Extract provided:
Nora H. Moss McCaffrey Law Hamilton (September 25, 1879 – November 1958) was an American writer, educator, and clubwoman, based in Berkeley, Oakland, and Carmel-by-the-Sea, California.

==Early life and education==
Nora Moss was born in a log cabin near Fort Bridger, Wyoming, the daughter of William Cartier Moss and Josephine Curtis Moss. Her father was a Union Army veteran of the American Civil War, and a teacher in Wyoming and California. She graduated from Kern County Union High School, and from the University of California, Berkeley.

==Career==
McCaffrey taught English in the Oakland public schools from 1918 to 1945; she also advised student publications, sponsored a stamp collecting club, and did publicity for student events. In the 1940s, she wrote a column about the residents of Carmel-by-the-Sea for The Spectator, a weekly newspaper. She also wrote columns for the Seaside News-Sentinel, Carmel Pine Cone, and Monterey County Herald, and contributed to "The Educational Whirl", a humor feature in an education journal.

During World War II McCaffrey was a counselor in a YWCA farm labor camp for girls near Hollister. She received an award from the Monterey Peninsula USO, for meritorious service, for her weekly stint playing cards with servicemen. She was a member of the California Writers Club and the Berkeley Short Story Club, and publicity chair of the Carmel Woman's Club.

What to do:
1 – Reproduce the biography of Nora Moss McCaffrey word for word from "Nora H. Moss" to "of California, Berkeley.".
2 – Name every newspaper the biography of Nora Moss McCaffrey says she wrote a column for.
3 – Extend the biography of Nora Moss McCaffrey, picking up after its last sentence.
This data comes from a different source than the biography of Nora Moss McCaffrey.

Dataset excerpts:
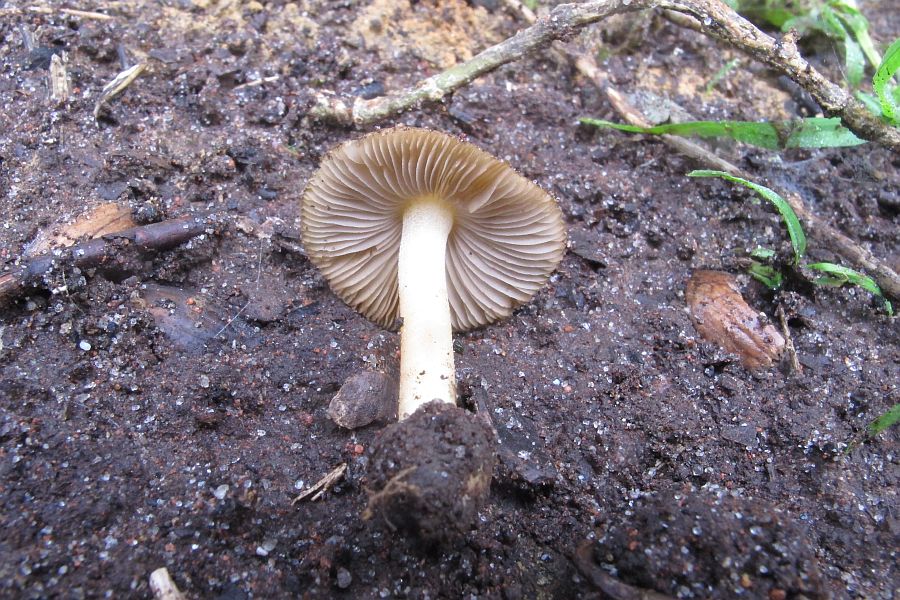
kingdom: Fungi
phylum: Basidiomycota
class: Agaricomycetes
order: Agaricales
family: Inocybaceae
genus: Inocybe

Expected results:
1 –
Nora H. Moss McCaffrey Law Hamilton (September 25, 1879 – November 1958) was an American writer, educator, and clubwoman, based in Berkeley, Oakland, and Carmel-by-the-Sea, California.

==Early life and education==
Nora Moss was born in a log cabin near Fort Bridger, Wyoming, the daughter of William Cartier Moss and Josephine Curtis Moss. Her father was a Union Army veteran of the American Civil War, and a teacher in Wyoming and California. She graduated from Kern County Union High School, and from the University of California, Berkeley.

2 – The Spectator, the Seaside News-Sentinel, the Carmel Pine Cone, and the Monterey County Herald.

3 –
==Publications==
- "Mrs. Hamlet's Soliloquy" (1924, poem)
- "License Plates Motivate Letters" (1938, article)
- "Class Parties and 'West Enders'" (1939, article)
- "Yellowstone Park Diorama is Section of Wyoming's Exhibit at Exposition" (1939)
- "The Educational Whirl" (1939, 1940, humor)
- "Stamp Club Asks for New Members" (1951)

==Personal life==
Moss married three times. She had two children with her first husband, James E. McCaffrey; a son Edwin, who died in 1941, and a daughter Joellyn. Her second husband was Robert E. Law; they divorced in 1937. Her final husband was retired sheriff Robert Hamilton; they were childhood friends in Wyoming, but only married in June 1958. She died in November 1958, at the age of 80, in Carmel. Her nephew Stanley McCaffrey was president of the University of the Pacific from 1971 to 1987. Her papers are in the Berkeley Historical Society.